The benchmark Shanghai Composite Index fell 73.58 points to close at 2705.87, with 816 out of 912 stocks closing lower. The Shenzhen Component index slid 3.37 percent, or 325.63 points, to close at 9323.38. The turnover on the two bourses amounted to 95.81 billion yuan ($14.06 billion).
Cheng Weiqing, an analyst at CITIC Securities, said:"Investors are wondering about the government's next steps, as the first-half macro data is expected to be worse than they previously expected."
The National Bureau of Statistics is scheduled to announce the country's major macro data for the first half and June today.
In addition, the four official securities newspapers published articles this week suggesting the government should maintain the tightening measures. This comes before the central government is to hold the second-half economic conference, which will discuss the macroeconomic trend.
"More evidence of a slowdown may have reduced the likelihood of further tightening, but lingering inflation threats may prevent outright relaxation in monetary and administrative policies," Peng Cheng, an economist at Citi China, said in a report yesterday.
Peng said: "Policymakers have voiced concern over downside risks to the economy and could potentially reduce quantitative controls on credit, delay liberalization in pricing regimes, relax administrative controls for targeted industries and use fiscal means to offset economic weakness."

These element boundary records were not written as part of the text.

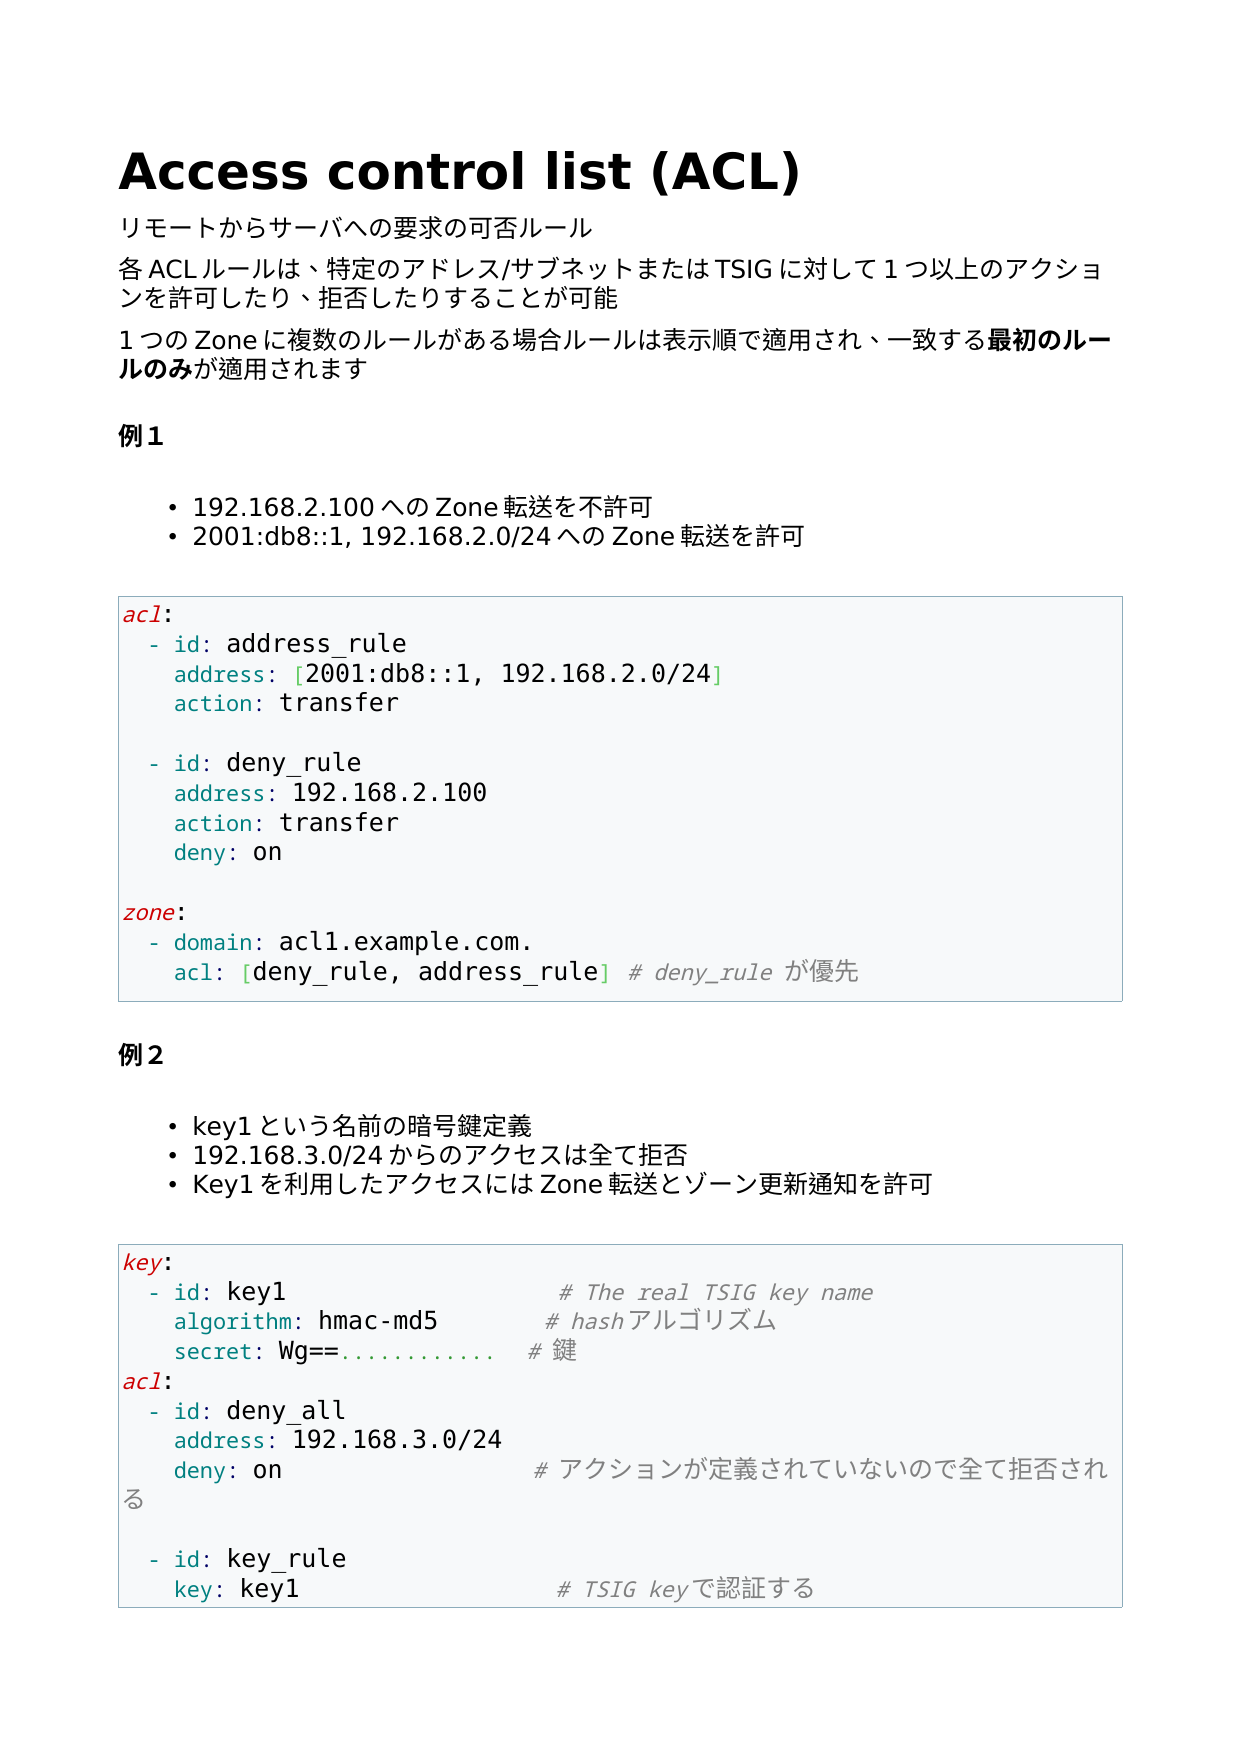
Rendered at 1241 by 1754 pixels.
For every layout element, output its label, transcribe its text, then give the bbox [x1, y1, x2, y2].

subtitle Access control list (ACL) [118, 143, 1122, 201]
text リモートからサーバへの要求の可否ルール [118, 214, 1122, 243]
table_header key: - id: key1 # The real TSIG key name algorithm: hmac-md5 # hashアルゴリズム secret: Wg==............ # 鍵 acl: - id: deny_all address: 192.168.3.0/24 deny: on # アクションが定義されていないので全て拒否される - id: key_rule key: key1 # TSIG keyで認証する [119, 1245, 1122, 1607]
subtitle 例１ [118, 422, 1122, 451]
list 192.168.3.0/24からのアクセスは全て拒否 [177, 1141, 1122, 1170]
list 192.168.2.100へのZone転送を不許可 [177, 493, 1122, 522]
table_header acl: - id: address_rule address: [2001:db8::1, 192.168.2.0/24] action: transfer - id: deny_rule address: 192.168.2.100 action: transfer deny: on zone: - domain: acl1.example.com. acl: [deny_rule, address_rule] # deny_rule が優先 [119, 597, 1122, 1001]
subtitle 例２ [118, 1041, 1122, 1070]
list 2001:db8::1, 192.168.2.0/24へのZone転送を許可 [177, 522, 1122, 552]
text 1つのZoneに複数のルールがある場合ルールは表示順で適用され、一致する最初のルールのみが適用されます [118, 326, 1122, 385]
text 各ACLルールは、特定のアドレス/サブネットまたはTSIGに対して1つ以上のアクションを許可したり、拒否したりすることが可能 [118, 256, 1122, 314]
list key1という名前の暗号鍵定義 [177, 1112, 1122, 1141]
list Key1を利用したアクセスにはZone転送とゾーン更新通知を許可 [177, 1170, 1122, 1199]
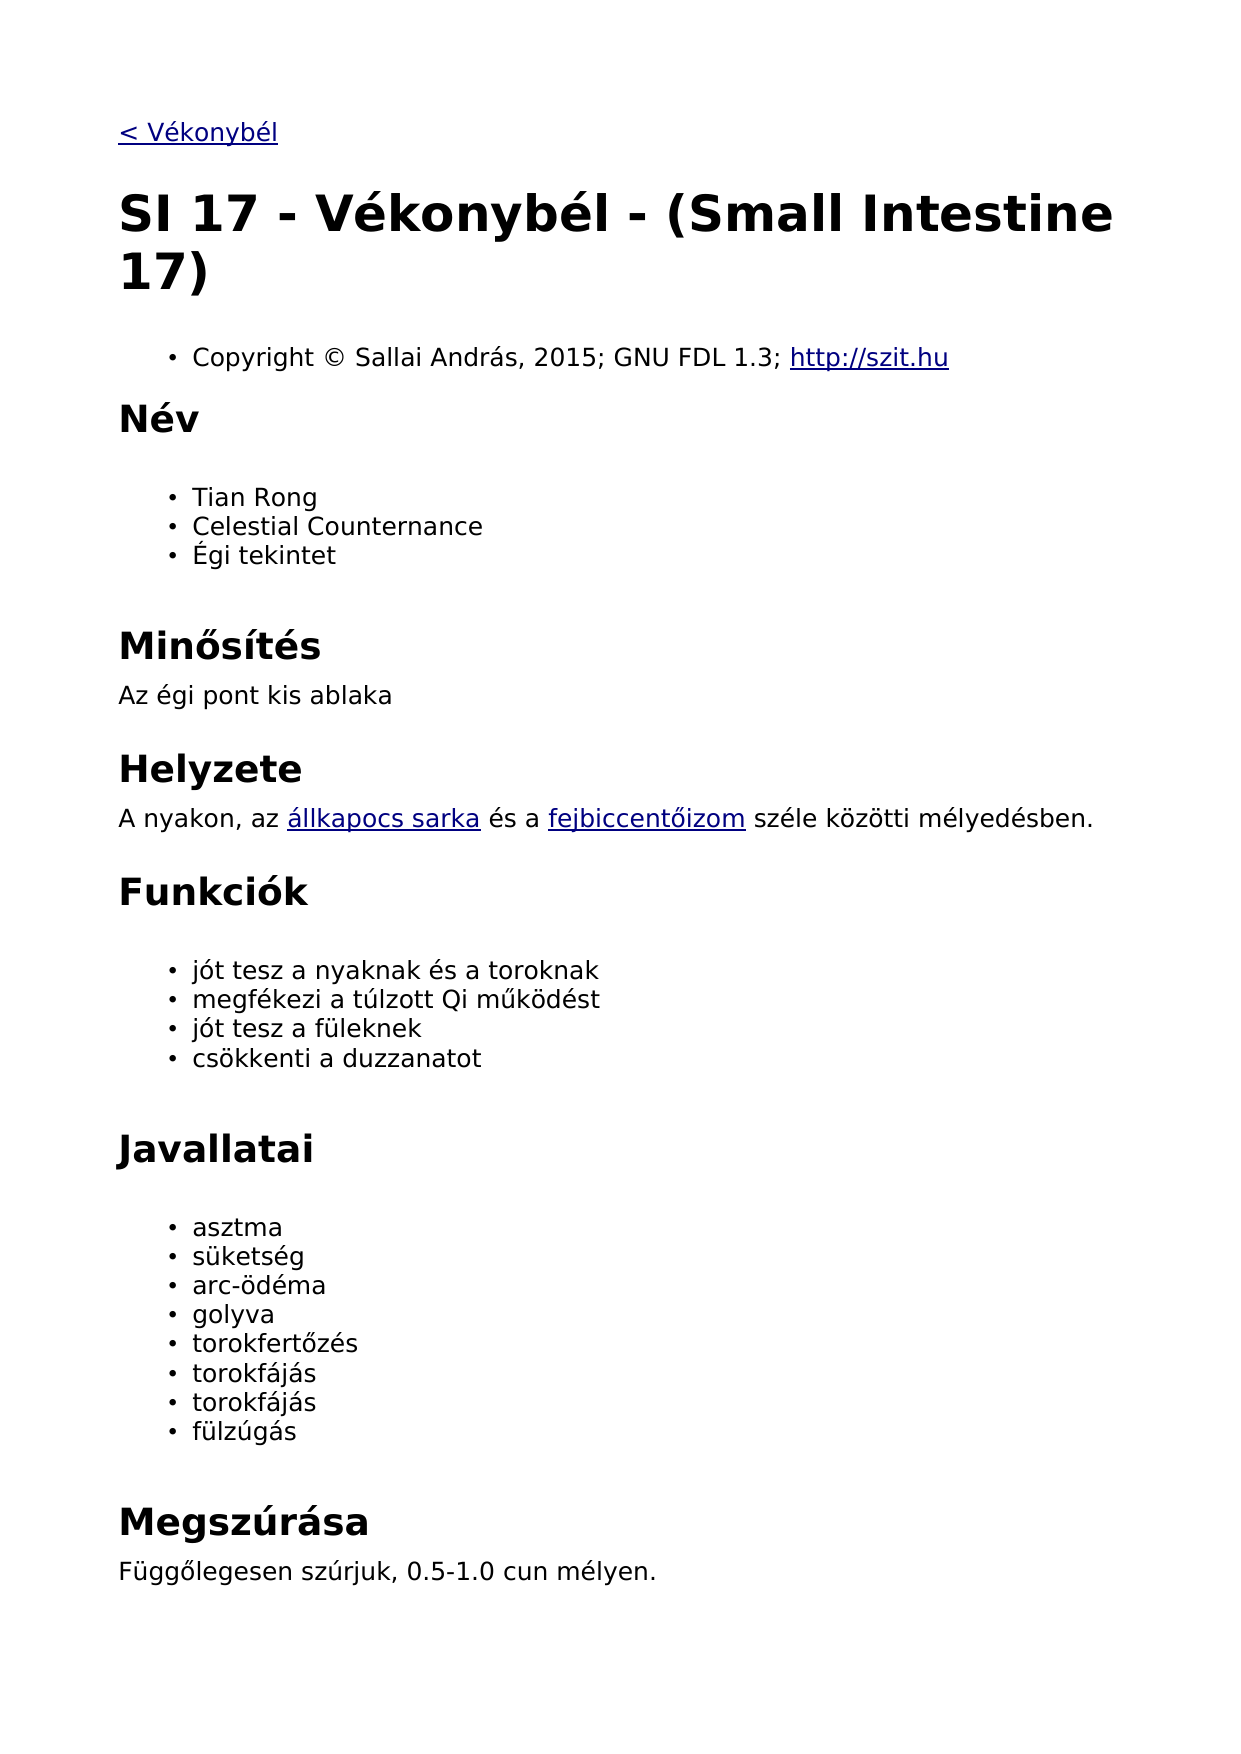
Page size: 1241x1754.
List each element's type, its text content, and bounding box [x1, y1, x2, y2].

Zhu Haibin, an analyst at Essence Securities, said the government is faced with a policy dilemma on price control relaxation and the speeding up of renminbi appreciation. "Tightening monetary measures are expected to squeeze profits of banks and real estate," said Zhu.
Industrial Bank plunged 6.4 percent and Shenzhen Development Bank sunk 5.29 percent. Shares of Vanke A declined 4.77 percent, and Poly Real Estate slid 5.09 percent.
Bai Hongwei, an analyst at China International capital Corporation Limited, said real estate developers are expected to be under large capital tightening pressure at the end of 2008 and in the first quarter of 2009.